Extract provided:
In addition to its quality problems, the X’s multi-thousand-dollar premium to a comparable Model S sedan has helped result in hugely disappointing sales, as nearly all the luxury competition prices its premium SUVs considerably less expensively than its premium sedans. For instance, the most basic “X” with no options and a warm-weather range of just 237 miles (well under 200 miles in cold weather) starts at $82,500 with only five seats standard. By comparison, the Porsche Cayenne starts at $60,600, the Audi Q7 at $49,000, the BMW X5 at $56,600, the Volvo XC-90 at $45,750, the Jaguar F-Pace at just $41,990 and the seven seat Mercedes GLS at $68,700, and all those vehicles average more than twice the range of the Tesla with far more flexible refueling capabilities for long trips. And as noted earlier, the upcoming pure electric “crossovers” from Jaguar, Audi and Mercedes are all expected to price at least $15,000 cheaper than the least expensive Model X.

Meanwhile, the heretofore revered Model S is now on the Consumer Reports “Used Cars to Avoid” list with “much worse than average reliability” (although the new models have improved to “average”). On the bright side though, Tesla owners get to make lots of new friends at their local service centers, assuming they don’t mind the month-long wait times for an appointment.

Supplied information:

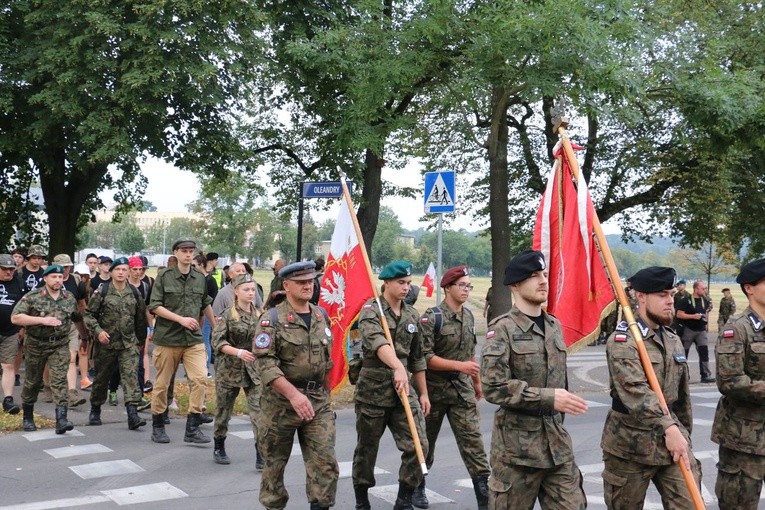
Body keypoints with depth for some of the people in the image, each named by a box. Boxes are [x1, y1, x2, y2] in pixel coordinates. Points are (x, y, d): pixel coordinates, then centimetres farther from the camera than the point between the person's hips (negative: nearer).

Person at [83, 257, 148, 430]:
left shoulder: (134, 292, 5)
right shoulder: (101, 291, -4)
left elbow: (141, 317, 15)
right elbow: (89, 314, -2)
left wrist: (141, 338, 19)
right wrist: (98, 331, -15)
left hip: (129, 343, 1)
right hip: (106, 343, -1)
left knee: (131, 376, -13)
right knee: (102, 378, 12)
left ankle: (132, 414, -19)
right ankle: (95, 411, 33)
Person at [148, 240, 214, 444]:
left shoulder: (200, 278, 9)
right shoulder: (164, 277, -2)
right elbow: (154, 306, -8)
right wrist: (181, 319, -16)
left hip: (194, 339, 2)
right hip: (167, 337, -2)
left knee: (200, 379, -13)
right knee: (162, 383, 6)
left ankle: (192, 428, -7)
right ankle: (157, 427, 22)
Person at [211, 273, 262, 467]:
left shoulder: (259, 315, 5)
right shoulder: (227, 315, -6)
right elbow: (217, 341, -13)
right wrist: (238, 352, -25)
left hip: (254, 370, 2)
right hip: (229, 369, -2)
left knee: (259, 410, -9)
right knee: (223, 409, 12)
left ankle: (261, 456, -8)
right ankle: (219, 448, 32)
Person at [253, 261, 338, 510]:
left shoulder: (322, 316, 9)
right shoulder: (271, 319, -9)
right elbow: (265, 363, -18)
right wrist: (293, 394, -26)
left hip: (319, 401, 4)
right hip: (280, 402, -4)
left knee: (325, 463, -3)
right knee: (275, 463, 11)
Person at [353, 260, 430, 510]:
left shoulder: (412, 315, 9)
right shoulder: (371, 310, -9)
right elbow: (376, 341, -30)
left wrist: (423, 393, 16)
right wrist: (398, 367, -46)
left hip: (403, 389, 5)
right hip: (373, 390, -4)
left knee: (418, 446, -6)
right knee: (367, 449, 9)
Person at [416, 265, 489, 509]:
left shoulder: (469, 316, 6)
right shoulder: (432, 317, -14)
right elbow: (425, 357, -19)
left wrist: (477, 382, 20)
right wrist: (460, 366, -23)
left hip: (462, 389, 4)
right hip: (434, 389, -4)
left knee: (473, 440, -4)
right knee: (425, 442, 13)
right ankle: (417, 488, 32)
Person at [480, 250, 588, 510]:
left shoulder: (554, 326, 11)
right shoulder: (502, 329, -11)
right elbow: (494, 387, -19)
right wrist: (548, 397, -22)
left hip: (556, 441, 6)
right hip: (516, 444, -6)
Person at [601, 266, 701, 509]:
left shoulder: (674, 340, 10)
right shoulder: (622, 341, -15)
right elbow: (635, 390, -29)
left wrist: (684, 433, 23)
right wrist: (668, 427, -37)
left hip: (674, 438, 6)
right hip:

Tasks and exercises:
- A) In the text about the Tesla Model X, what is the starting price of the most basic "X" with no options?
- B) Resume the text about the Tesla Model X and the Model S after its final sentence.
The records are separate material and have no connection to the text about the Tesla Model X.

Results in order:
- A) $82,500.

- B)
So in summary, Tesla is losing a massive amount of money even before it faces a huge onslaught of competition (and things will only get worse once it does), while its market cap now exceeds those of Ford and GM despite a billion-dollar annualized operating loss selling just 100,000 cars while Ford and GM make billions of dollars selling 6.6 million and 9 million cars respectively. Thus this cash-burning Musk vanity project is worth vastly less than its nearly $70 billion fully-diluted enterprise value and—thanks to its roughly $8 billion in debt—may eventually be worth “zero.”